Гусев снова на него посмотрел.
– Я не пил воду.
– Нет? Ну, значит, заранее стакан запасли. Три года назад вы из него пили. Стоит на видном месте. Ну и в спальне, конечно же, отпечатки. Поищут – найдут удавку, и на ней тоже небось следы остались.
– А…
– А Землемер едет себе в купе. Ни к чему не причастен. Возможно и вагон забронирован был на ваше имя – надо бы узнать.
– Не надо.
– Не надо так не надо. И ведь не боится, что вы его в скором времени … того…
– Боится.
– Да? Боится, но по другому не мог поступить? Репутация?
Гусев кивнул.
– Что ж, Гусев, – сказал Кравченко. – С полицией будет морока … Мне сейчас позвонят, и после этого я вас подкину до города. Макарыч! Не звонили еще?
***
К семи часам вечера Кравченко был уже дома. Поцеловал дочь, потом жену, и сел с ними ужинать.
– Как день прошел? – спросила жена.
– Нормально прошел, – ответил Кравченко, разрезая бифштекс. – Вина у нас нет?
– Есть, – сказала жена и принесла вино и бокалы.
– Пить вредно, – писклявым голосом заметила дочь.
– Вот и не пей, – наставительно сказал Кравченко. – Жри давай, щепка, пигалица.
– Я ее записала на плавание, – сообщила жена.
Кравченко поставил бокал на стол.
– Нет, – сказал он.
– Что – нет? – не поняла жена.
– Не пойдет она на плавание, – строго сказал Кравченко.
– Почему? – спросила жена, а дочка захныкала.
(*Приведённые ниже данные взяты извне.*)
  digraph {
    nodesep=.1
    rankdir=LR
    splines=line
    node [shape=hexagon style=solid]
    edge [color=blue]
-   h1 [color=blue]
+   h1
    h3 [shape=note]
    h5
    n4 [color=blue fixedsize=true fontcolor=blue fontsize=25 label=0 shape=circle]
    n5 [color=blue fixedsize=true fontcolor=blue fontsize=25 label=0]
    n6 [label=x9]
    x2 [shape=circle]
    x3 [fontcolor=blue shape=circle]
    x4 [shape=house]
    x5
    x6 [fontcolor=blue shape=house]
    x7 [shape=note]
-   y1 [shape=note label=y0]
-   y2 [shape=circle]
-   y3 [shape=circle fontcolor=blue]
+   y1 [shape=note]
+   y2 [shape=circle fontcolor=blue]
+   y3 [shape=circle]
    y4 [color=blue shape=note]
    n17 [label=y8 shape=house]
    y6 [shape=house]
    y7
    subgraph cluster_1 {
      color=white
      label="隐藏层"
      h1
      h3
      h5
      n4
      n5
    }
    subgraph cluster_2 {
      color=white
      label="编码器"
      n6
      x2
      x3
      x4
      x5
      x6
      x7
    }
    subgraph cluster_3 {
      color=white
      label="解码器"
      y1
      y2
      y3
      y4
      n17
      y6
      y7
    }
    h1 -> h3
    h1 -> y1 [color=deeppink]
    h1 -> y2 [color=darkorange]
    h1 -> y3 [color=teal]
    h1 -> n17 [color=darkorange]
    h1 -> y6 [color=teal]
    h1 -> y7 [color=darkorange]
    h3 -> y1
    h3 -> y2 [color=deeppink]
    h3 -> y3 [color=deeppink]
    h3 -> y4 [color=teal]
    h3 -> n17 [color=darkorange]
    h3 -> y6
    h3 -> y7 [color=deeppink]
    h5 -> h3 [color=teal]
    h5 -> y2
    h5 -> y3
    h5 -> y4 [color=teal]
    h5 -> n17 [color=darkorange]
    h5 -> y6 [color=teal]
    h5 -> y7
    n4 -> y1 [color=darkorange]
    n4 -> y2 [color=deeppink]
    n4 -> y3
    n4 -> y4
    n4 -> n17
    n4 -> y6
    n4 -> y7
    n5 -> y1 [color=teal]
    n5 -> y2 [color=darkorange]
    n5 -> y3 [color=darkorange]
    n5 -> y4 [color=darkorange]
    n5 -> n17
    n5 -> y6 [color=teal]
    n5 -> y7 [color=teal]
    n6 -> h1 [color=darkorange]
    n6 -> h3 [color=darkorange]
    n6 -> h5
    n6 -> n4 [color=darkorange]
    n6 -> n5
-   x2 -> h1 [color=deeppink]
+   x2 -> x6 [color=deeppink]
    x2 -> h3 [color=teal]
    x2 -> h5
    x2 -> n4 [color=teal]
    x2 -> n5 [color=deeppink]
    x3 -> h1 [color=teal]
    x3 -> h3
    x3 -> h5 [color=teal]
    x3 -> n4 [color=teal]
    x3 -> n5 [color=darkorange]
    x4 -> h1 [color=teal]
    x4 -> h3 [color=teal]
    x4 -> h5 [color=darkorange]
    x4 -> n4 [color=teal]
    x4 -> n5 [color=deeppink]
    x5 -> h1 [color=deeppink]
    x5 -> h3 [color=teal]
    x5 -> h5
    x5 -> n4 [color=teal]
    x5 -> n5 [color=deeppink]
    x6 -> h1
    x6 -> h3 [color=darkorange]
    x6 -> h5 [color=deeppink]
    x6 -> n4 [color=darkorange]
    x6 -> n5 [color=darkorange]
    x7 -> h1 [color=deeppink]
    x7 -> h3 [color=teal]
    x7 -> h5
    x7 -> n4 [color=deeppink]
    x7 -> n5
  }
Хныканье не вызвало ожидаемой ею реакции, и тогда она заревела в голос.
– Не пойдет. Запиши ее в кружок какой-нибудь. Рукоделья какого-нибудь.
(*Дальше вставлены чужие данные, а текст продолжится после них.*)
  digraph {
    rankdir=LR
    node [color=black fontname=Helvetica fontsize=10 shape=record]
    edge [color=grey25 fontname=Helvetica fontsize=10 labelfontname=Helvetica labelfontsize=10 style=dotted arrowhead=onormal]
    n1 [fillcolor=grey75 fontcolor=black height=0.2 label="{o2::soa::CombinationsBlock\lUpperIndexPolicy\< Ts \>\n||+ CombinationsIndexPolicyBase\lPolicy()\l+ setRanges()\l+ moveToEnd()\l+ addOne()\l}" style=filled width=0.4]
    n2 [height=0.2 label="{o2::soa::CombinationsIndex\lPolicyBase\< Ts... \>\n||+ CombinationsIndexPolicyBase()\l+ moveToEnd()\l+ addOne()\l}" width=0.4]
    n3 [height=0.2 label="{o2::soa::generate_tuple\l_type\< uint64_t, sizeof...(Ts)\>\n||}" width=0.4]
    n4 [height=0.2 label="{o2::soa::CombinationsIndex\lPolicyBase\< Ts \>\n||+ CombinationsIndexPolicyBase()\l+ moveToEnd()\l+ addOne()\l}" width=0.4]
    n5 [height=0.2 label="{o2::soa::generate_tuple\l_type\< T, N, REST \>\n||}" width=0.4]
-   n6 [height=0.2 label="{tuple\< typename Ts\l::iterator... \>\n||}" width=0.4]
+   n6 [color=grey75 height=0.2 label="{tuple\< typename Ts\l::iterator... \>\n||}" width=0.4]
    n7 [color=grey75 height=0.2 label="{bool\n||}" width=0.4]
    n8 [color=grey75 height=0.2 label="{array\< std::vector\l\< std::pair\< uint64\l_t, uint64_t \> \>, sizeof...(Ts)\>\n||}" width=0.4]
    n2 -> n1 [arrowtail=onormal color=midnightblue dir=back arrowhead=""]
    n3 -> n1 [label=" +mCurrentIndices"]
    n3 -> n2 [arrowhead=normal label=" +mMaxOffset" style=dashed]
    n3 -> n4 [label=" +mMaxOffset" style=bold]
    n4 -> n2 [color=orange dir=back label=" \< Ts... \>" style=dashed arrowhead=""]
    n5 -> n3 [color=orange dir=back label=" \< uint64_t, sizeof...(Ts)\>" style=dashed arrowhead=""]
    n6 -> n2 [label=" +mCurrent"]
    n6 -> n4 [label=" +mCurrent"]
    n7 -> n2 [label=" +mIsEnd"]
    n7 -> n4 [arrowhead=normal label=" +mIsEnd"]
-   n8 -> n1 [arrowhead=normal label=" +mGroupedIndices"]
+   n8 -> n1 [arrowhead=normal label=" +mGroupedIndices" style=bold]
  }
Жена надула губы, встала, и вышла из кухни. Дочка продолжала реветь. Кравченко встал и направился за женой. Она стояла у окна в гостиной и собиралась закурить. Кравченко развернул ее к себе – пачка сигарет и зажигалка выпали у нее из рук. Он взял ее за лацканы халата, сдавил их, приподнял ее и прислонил к стене.
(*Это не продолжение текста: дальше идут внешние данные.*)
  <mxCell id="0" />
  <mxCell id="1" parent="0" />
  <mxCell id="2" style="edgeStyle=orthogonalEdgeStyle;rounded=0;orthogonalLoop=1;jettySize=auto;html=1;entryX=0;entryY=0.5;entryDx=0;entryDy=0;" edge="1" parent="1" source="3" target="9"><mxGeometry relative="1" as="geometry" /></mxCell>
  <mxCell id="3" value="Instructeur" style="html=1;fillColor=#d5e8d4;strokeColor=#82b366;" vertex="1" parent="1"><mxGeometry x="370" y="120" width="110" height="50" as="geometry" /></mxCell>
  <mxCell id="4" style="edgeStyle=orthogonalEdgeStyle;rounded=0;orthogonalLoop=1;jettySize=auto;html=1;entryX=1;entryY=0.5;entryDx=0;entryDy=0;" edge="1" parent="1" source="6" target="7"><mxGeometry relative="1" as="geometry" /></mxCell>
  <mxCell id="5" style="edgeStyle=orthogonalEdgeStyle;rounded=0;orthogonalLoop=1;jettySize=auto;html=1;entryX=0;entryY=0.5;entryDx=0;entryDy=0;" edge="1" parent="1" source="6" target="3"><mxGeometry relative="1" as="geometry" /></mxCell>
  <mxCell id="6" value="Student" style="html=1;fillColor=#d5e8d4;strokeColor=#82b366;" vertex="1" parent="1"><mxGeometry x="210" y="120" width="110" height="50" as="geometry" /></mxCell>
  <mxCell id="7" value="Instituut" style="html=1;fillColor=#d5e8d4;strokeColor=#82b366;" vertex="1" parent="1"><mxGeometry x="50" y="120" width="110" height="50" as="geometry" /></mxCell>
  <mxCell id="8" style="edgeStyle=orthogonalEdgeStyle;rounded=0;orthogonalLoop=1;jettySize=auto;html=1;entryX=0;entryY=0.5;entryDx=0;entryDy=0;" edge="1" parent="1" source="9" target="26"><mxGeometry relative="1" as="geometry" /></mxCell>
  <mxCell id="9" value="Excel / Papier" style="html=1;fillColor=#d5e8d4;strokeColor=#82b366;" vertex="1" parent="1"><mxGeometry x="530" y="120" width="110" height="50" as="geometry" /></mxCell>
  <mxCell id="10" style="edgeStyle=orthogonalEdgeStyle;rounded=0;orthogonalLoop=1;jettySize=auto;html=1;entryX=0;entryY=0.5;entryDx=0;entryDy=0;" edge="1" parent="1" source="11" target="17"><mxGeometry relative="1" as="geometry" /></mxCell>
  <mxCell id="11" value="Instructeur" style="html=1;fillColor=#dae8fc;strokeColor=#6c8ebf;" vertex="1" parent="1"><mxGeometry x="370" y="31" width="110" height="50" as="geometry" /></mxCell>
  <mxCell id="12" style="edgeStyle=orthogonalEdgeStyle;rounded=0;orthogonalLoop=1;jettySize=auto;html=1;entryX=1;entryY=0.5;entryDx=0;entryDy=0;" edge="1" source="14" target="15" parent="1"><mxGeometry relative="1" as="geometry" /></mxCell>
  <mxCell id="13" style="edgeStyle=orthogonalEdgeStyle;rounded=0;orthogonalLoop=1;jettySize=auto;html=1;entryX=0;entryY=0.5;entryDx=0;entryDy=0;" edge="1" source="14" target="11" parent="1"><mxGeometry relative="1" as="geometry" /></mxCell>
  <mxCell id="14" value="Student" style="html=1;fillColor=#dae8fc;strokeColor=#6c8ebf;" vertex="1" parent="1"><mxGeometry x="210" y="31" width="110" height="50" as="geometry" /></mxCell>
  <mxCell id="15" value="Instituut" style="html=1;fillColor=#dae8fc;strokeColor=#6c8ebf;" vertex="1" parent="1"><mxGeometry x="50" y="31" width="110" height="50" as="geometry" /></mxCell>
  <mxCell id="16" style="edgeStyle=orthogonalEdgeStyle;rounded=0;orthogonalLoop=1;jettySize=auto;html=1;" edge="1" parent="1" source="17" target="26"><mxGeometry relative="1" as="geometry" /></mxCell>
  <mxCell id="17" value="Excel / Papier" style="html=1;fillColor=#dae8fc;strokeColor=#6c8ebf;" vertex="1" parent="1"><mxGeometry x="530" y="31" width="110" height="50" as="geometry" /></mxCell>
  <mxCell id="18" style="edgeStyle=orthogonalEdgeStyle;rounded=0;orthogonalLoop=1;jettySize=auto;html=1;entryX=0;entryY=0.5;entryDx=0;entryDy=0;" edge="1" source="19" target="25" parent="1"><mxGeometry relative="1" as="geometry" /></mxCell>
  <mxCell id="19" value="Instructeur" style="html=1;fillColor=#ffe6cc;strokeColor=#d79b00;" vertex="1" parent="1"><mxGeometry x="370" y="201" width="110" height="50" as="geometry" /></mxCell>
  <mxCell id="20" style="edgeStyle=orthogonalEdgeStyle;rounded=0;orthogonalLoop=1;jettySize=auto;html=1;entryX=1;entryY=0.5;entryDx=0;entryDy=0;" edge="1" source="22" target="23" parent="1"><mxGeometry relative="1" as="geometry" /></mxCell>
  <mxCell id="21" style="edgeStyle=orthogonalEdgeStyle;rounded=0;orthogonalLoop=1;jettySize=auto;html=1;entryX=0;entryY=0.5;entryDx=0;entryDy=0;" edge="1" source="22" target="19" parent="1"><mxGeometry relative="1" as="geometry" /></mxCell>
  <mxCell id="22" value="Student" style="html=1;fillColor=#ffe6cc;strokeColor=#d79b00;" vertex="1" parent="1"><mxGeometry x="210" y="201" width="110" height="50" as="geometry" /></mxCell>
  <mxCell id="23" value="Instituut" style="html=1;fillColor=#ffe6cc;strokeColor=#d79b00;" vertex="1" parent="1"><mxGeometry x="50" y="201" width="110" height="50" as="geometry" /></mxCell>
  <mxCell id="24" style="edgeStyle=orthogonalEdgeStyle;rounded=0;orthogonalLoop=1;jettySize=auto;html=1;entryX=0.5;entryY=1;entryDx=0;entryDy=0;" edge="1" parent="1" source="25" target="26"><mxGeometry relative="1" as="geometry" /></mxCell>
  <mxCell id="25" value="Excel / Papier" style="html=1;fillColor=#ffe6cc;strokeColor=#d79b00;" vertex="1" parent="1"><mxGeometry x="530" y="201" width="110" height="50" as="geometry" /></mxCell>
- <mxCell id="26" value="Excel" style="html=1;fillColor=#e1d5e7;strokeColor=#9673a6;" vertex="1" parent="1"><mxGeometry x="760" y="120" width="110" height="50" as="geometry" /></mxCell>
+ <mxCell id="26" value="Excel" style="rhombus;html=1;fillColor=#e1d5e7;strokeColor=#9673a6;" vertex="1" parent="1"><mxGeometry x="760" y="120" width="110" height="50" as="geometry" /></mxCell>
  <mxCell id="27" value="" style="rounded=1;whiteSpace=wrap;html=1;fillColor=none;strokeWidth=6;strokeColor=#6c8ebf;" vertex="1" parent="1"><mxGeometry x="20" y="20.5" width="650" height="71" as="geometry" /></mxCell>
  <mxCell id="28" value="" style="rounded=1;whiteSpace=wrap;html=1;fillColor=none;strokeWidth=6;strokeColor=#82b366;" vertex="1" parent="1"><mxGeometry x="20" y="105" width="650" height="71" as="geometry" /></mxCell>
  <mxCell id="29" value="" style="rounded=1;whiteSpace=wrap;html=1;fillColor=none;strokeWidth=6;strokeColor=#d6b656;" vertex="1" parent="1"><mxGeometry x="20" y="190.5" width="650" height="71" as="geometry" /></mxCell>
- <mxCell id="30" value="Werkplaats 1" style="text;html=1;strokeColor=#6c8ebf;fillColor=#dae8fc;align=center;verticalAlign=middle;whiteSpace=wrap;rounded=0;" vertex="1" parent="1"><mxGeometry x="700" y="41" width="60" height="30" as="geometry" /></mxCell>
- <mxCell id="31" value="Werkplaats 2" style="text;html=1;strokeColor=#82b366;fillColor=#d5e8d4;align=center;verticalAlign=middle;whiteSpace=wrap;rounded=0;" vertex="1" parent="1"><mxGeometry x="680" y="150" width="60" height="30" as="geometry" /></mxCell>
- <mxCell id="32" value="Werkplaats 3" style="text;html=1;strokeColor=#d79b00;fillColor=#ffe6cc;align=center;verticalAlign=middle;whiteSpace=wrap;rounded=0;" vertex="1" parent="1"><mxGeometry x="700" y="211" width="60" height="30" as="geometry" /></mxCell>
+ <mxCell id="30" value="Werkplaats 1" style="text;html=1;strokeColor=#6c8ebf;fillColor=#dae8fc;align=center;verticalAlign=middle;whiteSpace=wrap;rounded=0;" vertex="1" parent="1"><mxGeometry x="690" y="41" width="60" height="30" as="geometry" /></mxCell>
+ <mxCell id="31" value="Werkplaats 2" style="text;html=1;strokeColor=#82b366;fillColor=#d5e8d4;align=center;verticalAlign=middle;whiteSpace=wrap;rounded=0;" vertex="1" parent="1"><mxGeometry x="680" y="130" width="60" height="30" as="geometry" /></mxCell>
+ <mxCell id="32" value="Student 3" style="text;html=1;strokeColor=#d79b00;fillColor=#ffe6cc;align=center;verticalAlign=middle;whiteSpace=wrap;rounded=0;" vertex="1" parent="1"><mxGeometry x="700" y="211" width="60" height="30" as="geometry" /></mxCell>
– Ты поняла, сука? – спросил он тихо. – Ты, сука, поняла или нет? Никакого плавания!
– Ты что, Вить, ты что? – жена хрипела и смотрела на него круглыми глазами.
Он опустил ее на пол, некоторое время постоял перед ней внушительно.
– Никакого плаванья. Поняла? Скажи, что поняла.
Она кивнула и сказала:
– Поняла.
– Все, – сказал Кравченко. – Пойдем, поедим. Очень вкусно у тебя на этот раз получилось. Ты у меня золотая.